Scottish Daily Mail

No sex, please...we’re Generation Sensible

Teen pregnancie­s fall ‘as kids focus on social media’

- By Victoria Allen Scottish Health Reporter

THE rise of social media has been credited for a new ‘generation sensible’ in Scotland as teenage pregnancie­s hit a record low.

The rate of teenage girls becoming pregnant has plummeted by more than 40 per cent in less than a decade, the latest figures show.

Experts say the fall comes from young people spending more time communicat­ing on sites such as Facebook and Snapchat than actually seeing each other.

This ‘generation sensible’, tied to their smartphone­s and tablets, are also drinking less alcohol – believed to make them less likely to have underage sex.

Clare Murphy, spokesman for abortion service the British Pregnancy Advisory Service (BPAS), said the Scottish fall in teenage pregnancie­s was ‘monumental’, crediting better education and contracept­ion advice.

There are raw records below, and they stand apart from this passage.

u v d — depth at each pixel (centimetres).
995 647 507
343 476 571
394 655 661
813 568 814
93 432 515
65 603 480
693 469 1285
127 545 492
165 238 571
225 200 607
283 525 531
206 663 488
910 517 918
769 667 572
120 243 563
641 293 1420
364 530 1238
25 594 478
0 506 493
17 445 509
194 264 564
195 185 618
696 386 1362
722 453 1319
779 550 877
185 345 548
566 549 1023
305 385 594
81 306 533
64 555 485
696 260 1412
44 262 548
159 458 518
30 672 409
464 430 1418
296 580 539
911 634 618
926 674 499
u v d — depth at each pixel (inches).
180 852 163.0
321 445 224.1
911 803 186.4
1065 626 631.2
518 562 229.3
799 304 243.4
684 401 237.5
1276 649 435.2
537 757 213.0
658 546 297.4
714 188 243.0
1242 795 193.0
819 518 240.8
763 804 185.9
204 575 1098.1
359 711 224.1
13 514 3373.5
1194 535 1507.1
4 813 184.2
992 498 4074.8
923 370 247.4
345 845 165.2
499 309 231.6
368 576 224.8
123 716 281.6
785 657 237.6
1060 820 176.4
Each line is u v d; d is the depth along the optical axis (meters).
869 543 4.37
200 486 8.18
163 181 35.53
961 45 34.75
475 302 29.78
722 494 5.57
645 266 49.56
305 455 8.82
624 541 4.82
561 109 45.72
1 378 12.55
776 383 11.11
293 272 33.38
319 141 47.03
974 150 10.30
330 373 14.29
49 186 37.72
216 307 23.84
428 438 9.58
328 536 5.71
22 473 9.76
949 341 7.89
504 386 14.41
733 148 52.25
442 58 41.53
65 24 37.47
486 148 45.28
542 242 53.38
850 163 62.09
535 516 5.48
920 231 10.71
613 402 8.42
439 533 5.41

But she added: ‘It may be that younger people are spending less time socialisin­g in person and more time on social media.

‘There is more of a world that they can access on social media, which perhaps gives them other things to be doing than going to the park, for example, with a bottle of cider.’

Miss Murphy said there had also been a large drop in alcohol consumptio­n by youngsters, which made them less likely to engage in ‘risky behaviours’.

While the perception among many older people remained of ‘gymslip mothers’, Miss Murphy said: ‘There is very much a feeling that this is “generation sensible”. A lot of the behaviours older people expect, younger people are not engaging in to the same degree.’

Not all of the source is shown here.